§ **What you should do**
The records follow. Copy each one exactly.

§ **Records shown**
>>>>
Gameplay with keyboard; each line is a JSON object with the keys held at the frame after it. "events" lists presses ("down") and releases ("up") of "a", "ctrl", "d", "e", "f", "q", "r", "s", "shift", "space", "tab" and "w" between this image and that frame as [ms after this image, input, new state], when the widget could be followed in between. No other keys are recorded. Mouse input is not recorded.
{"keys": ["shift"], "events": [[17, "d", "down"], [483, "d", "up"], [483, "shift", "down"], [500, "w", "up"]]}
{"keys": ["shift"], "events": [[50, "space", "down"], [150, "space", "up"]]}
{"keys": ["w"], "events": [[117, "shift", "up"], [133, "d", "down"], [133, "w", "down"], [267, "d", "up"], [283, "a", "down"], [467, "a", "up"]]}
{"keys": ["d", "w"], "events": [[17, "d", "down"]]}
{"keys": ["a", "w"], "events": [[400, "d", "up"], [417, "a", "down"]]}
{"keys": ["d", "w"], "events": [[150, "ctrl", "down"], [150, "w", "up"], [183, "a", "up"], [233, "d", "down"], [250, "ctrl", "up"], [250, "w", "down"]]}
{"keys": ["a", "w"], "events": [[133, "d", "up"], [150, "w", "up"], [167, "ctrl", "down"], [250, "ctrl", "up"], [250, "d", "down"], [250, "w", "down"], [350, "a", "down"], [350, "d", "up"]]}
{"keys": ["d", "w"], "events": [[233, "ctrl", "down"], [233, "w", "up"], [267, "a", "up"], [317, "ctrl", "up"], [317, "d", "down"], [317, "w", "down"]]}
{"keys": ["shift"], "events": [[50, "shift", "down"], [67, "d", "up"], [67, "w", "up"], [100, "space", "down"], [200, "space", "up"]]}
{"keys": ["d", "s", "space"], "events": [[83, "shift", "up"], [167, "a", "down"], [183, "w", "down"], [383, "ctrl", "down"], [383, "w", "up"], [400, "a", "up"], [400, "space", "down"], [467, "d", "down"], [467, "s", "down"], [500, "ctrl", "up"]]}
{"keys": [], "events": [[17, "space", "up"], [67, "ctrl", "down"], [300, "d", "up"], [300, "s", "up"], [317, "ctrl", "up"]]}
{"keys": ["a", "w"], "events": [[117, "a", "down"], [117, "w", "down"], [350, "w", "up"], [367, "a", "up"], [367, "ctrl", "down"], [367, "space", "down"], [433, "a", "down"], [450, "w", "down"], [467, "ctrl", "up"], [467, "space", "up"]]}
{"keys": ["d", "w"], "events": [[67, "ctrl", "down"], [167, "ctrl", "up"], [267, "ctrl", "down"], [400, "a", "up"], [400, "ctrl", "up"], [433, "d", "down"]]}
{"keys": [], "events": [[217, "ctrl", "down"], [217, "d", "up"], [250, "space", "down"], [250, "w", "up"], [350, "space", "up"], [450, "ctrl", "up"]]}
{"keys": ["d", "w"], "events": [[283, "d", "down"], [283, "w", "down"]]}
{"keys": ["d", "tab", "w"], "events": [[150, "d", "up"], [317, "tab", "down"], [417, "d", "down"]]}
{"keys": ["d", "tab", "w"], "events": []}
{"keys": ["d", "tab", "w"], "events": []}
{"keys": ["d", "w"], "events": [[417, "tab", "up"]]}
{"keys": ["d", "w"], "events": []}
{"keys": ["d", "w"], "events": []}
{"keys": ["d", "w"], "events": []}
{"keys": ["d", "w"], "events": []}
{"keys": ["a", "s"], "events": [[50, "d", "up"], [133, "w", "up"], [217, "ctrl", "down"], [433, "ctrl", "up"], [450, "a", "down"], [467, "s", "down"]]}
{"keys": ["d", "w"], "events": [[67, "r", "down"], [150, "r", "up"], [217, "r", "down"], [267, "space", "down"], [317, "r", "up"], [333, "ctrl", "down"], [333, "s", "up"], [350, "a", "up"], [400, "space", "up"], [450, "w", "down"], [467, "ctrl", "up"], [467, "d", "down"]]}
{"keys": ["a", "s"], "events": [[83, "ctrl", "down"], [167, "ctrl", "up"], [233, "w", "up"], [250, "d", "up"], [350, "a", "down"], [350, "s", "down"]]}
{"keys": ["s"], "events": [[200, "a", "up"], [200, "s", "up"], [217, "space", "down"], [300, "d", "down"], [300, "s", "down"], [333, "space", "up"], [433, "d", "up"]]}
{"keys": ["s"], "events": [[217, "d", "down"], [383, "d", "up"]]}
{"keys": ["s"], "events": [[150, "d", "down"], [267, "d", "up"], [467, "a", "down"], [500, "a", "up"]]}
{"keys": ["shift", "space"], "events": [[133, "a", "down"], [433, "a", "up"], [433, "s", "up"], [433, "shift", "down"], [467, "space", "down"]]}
<<<<
§ **Output**
Gameplay with keyboard; each line is a JSON object with the keys held at the frame after it. "events" lists presses ("down") and releases ("up") of "a", "ctrl", "d", "e", "f", "q", "r", "s", "shift", "space", "tab" and "w" between this image and that frame as [ms after this image, input, new state], when the widget could be followed in between. No other keys are recorded. Mouse input is not recorded.
{"keys": ["shift"], "events": [[17, "d", "down"], [483, "d", "up"], [483, "shift", "down"], [500, "w", "up"]]}
{"keys": ["shift"], "events": [[50, "space", "down"], [150, "space", "up"]]}
{"keys": ["w"], "events": [[117, "shift", "up"], [133, "d", "down"], [133, "w", "down"], [267, "d", "up"], [283, "a", "down"], [467, "a", "up"]]}
{"keys": ["d", "w"], "events": [[17, "d", "down"]]}
{"keys": ["a", "w"], "events": [[400, "d", "up"], [417, "a", "down"]]}
{"keys": ["d", "w"], "events": [[150, "ctrl", "down"], [150, "w", "up"], [183, "a", "up"], [233, "d", "down"], [250, "ctrl", "up"], [250, "w", "down"]]}
{"keys": ["a", "w"], "events": [[133, "d", "up"], [150, "w", "up"], [167, "ctrl", "down"], [250, "ctrl", "up"], [250, "d", "down"], [250, "w", "down"], [350, "a", "down"], [350, "d", "up"]]}
{"keys": ["d", "w"], "events": [[233, "ctrl", "down"], [233, "w", "up"], [267, "a", "up"], [317, "ctrl", "up"], [317, "d", "down"], [317, "w", "down"]]}
{"keys": ["shift"], "events": [[50, "shift", "down"], [67, "d", "up"], [67, "w", "up"], [100, "space", "down"], [200, "space", "up"]]}
{"keys": ["d", "s", "space"], "events": [[83, "shift", "up"], [167, "a", "down"], [183, "w", "down"], [383, "ctrl", "down"], [383, "w", "up"], [400, "a", "up"], [400, "space", "down"], [467, "d", "down"], [467, "s", "down"], [500, "ctrl", "up"]]}
{"keys": [], "events": [[17, "space", "up"], [67, "ctrl", "down"], [300, "d", "up"], [300, "s", "up"], [317, "ctrl", "up"]]}
{"keys": ["a", "w"], "events": [[117, "a", "down"], [117, "w", "down"], [350, "w", "up"], [367, "a", "up"], [367, "ctrl", "down"], [367, "space", "down"], [433, "a", "down"], [450, "w", "down"], [467, "ctrl", "up"], [467, "space", "up"]]}
{"keys": ["d", "w"], "events": [[67, "ctrl", "down"], [167, "ctrl", "up"], [267, "ctrl", "down"], [400, "a", "up"], [400, "ctrl", "up"], [433, "d", "down"]]}
{"keys": [], "events": [[217, "ctrl", "down"], [217, "d", "up"], [250, "space", "down"], [250, "w", "up"], [350, "space", "up"], [450, "ctrl", "up"]]}
{"keys": ["d", "w"], "events": [[283, "d", "down"], [283, "w", "down"]]}
{"keys": ["d", "tab", "w"], "events": [[150, "d", "up"], [317, "tab", "down"], [417, "d", "down"]]}
{"keys": ["d", "tab", "w"], "events": []}
{"keys": ["d", "tab", "w"], "events": []}
{"keys": ["d", "w"], "events": [[417, "tab", "up"]]}
{"keys": ["d", "w"], "events": []}
{"keys": ["d", "w"], "events": []}
{"keys": ["d", "w"], "events": []}
{"keys": ["d", "w"], "events": []}
{"keys": ["a", "s"], "events": [[50, "d", "up"], [133, "w", "up"], [217, "ctrl", "down"], [433, "ctrl", "up"], [450, "a", "down"], [467, "s", "down"]]}
{"keys": ["d", "w"], "events": [[67, "r", "down"], [150, "r", "up"], [217, "r", "down"], [267, "space", "down"], [317, "r", "up"], [333, "ctrl", "down"], [333, "s", "up"], [350, "a", "up"], [400, "space", "up"], [450, "w", "down"], [467, "ctrl", "up"], [467, "d", "down"]]}
{"keys": ["a", "s"], "events": [[83, "ctrl", "down"], [167, "ctrl", "up"], [233, "w", "up"], [250, "d", "up"], [350, "a", "down"], [350, "s", "down"]]}
{"keys": ["s"], "events": [[200, "a", "up"], [200, "s", "up"], [217, "space", "down"], [300, "d", "down"], [300, "s", "down"], [333, "space", "up"], [433, "d", "up"]]}
{"keys": ["s"], "events": [[217, "d", "down"], [383, "d", "up"]]}
{"keys": ["s"], "events": [[150, "d", "down"], [267, "d", "up"], [467, "a", "down"], [500, "a", "up"]]}
{"keys": ["shift", "space"], "events": [[133, "a", "down"], [433, "a", "up"], [433, "s", "up"], [433, "shift", "down"], [467, "space", "down"]]}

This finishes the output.